### [Task prompt]
Reproduce each of the lines below word for word, changing nothing.

BEGIN Information shown

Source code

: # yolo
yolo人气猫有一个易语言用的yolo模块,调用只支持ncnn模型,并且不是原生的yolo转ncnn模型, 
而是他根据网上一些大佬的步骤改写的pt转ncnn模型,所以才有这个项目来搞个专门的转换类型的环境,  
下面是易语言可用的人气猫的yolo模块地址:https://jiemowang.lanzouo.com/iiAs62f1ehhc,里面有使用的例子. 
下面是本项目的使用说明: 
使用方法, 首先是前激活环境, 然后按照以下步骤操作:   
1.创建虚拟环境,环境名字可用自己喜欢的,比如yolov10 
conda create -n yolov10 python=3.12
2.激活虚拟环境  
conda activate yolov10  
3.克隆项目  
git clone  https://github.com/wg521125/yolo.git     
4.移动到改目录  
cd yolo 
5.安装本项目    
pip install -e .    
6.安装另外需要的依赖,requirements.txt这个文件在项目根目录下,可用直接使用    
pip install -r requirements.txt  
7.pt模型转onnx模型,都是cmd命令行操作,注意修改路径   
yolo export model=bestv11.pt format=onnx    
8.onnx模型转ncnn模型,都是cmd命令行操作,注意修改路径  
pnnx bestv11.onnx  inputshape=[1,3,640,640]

END Information shown

### [Result for this task]
Source code

: # yolo
yolo人气猫有一个易语言用的yolo模块,调用只支持ncnn模型,并且不是原生的yolo转ncnn模型, 
而是他根据网上一些大佬的步骤改写的pt转ncnn模型,所以才有这个项目来搞个专门的转换类型的环境,  
下面是易语言可用的人气猫的yolo模块地址:https://jiemowang.lanzouo.com/iiAs62f1ehhc,里面有使用的例子. 
下面是本项目的使用说明: 
使用方法, 首先是前激活环境, 然后按照以下步骤操作:   
1.创建虚拟环境,环境名字可用自己喜欢的,比如yolov10 
conda create -n yolov10 python=3.12
2.激活虚拟环境  
conda activate yolov10  
3.克隆项目  
git clone  https://github.com/wg521125/yolo.git     
4.移动到改目录  
cd yolo 
5.安装本项目    
pip install -e .    
6.安装另外需要的依赖,requirements.txt这个文件在项目根目录下,可用直接使用    
pip install -r requirements.txt  
7.pt模型转onnx模型,都是cmd命令行操作,注意修改路径   
yolo export model=bestv11.pt format=onnx    
8.onnx模型转ncnn模型,都是cmd命令行操作,注意修改路径  
pnnx bestv11.onnx  inputshape=[1,3,640,640]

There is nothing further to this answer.